Collected data entries:
===============
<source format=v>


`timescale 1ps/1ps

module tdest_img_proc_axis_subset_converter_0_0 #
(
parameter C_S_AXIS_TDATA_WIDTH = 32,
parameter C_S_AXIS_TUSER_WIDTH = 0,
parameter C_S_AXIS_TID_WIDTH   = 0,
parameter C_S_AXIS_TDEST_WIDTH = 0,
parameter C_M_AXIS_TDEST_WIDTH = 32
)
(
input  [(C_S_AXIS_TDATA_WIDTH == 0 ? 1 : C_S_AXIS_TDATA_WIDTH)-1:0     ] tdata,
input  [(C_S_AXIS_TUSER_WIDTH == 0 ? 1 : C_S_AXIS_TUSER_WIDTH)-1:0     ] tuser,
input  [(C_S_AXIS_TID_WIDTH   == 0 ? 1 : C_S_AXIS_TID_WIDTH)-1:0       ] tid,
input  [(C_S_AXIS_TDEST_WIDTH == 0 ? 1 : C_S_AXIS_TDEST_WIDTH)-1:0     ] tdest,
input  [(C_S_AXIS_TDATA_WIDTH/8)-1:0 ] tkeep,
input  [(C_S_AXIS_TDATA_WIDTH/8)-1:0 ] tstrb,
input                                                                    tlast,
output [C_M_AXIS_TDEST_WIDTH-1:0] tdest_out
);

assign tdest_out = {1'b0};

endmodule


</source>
===============
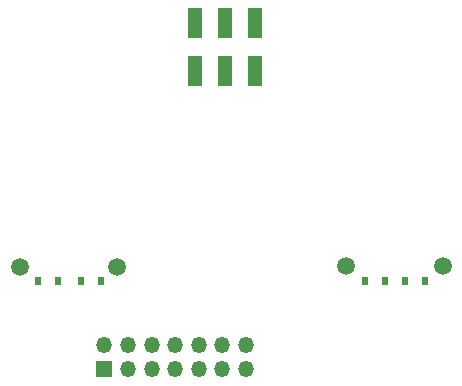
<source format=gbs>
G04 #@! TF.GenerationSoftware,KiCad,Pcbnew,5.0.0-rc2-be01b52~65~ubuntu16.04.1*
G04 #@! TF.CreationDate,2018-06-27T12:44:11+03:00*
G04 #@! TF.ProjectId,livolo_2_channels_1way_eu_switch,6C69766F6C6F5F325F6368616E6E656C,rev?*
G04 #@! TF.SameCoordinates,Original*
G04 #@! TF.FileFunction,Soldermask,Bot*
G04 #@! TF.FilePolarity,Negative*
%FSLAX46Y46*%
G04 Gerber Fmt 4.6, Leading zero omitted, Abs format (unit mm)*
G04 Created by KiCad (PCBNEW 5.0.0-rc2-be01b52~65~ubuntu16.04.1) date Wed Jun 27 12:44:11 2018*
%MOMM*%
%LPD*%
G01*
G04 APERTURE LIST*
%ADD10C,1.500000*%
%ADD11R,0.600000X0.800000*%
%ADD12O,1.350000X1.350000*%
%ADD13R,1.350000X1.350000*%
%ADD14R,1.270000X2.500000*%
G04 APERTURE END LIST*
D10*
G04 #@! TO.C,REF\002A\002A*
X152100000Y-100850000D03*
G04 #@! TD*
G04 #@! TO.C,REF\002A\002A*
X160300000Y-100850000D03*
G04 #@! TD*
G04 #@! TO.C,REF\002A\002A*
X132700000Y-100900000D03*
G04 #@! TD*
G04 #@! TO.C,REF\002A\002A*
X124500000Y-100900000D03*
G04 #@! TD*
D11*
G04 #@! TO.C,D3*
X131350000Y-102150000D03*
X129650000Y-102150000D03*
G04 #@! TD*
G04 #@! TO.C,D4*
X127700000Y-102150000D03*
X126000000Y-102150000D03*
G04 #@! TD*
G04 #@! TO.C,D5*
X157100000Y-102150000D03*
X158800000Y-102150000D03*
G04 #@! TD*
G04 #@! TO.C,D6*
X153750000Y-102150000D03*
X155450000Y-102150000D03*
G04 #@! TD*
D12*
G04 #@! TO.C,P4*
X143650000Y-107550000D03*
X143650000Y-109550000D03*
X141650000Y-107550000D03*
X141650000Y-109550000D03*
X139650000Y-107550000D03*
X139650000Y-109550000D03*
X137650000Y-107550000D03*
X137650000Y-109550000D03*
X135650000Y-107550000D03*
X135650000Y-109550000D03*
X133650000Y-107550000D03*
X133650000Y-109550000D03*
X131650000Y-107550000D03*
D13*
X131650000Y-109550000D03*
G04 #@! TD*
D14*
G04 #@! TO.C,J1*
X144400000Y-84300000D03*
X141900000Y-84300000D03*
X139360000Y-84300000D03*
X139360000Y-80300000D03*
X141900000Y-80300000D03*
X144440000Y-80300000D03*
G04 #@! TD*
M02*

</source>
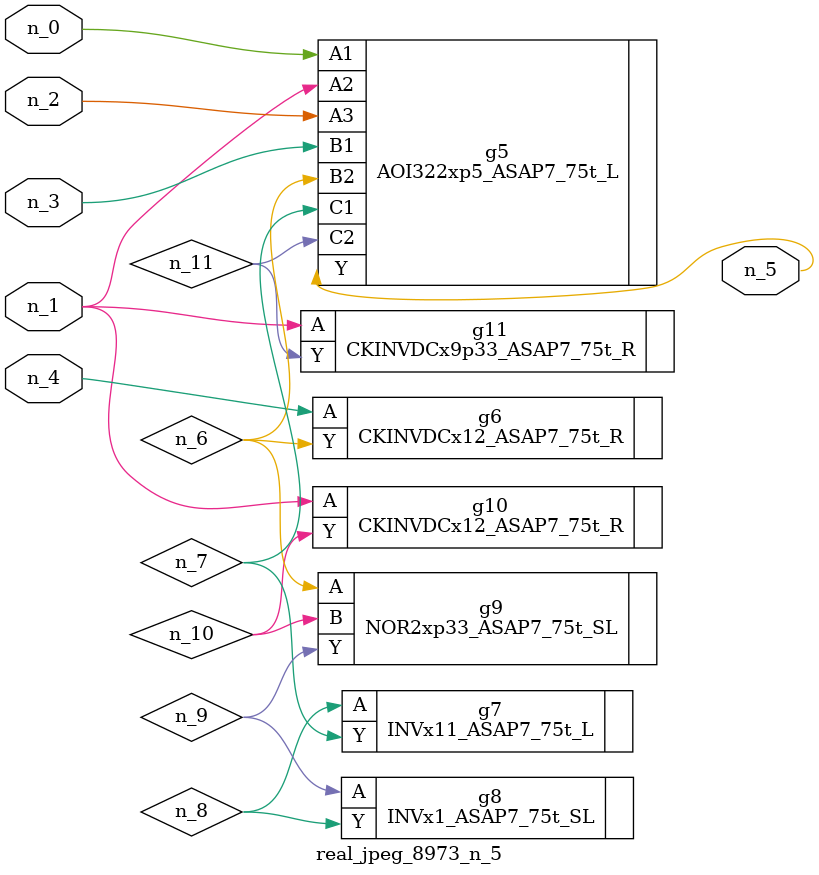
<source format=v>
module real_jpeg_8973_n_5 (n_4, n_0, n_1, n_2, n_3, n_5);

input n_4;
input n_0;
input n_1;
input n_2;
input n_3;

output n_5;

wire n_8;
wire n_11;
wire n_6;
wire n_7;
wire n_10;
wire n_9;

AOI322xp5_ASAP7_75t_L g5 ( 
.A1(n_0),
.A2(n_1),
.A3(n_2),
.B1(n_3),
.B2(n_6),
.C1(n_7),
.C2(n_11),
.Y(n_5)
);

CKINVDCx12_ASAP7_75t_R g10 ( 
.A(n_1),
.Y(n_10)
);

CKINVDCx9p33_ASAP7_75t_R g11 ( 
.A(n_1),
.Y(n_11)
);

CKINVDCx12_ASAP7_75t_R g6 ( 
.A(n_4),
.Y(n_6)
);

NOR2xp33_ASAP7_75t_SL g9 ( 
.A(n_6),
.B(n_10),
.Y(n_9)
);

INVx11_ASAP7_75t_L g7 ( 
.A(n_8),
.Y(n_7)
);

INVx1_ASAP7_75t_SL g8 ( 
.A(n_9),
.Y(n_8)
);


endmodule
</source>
===============
> _To do_:
Copy each line above that contains the string "LIST".

> _Reply_:
G04 APERTURE LIST*
G04 APERTURE END LIST*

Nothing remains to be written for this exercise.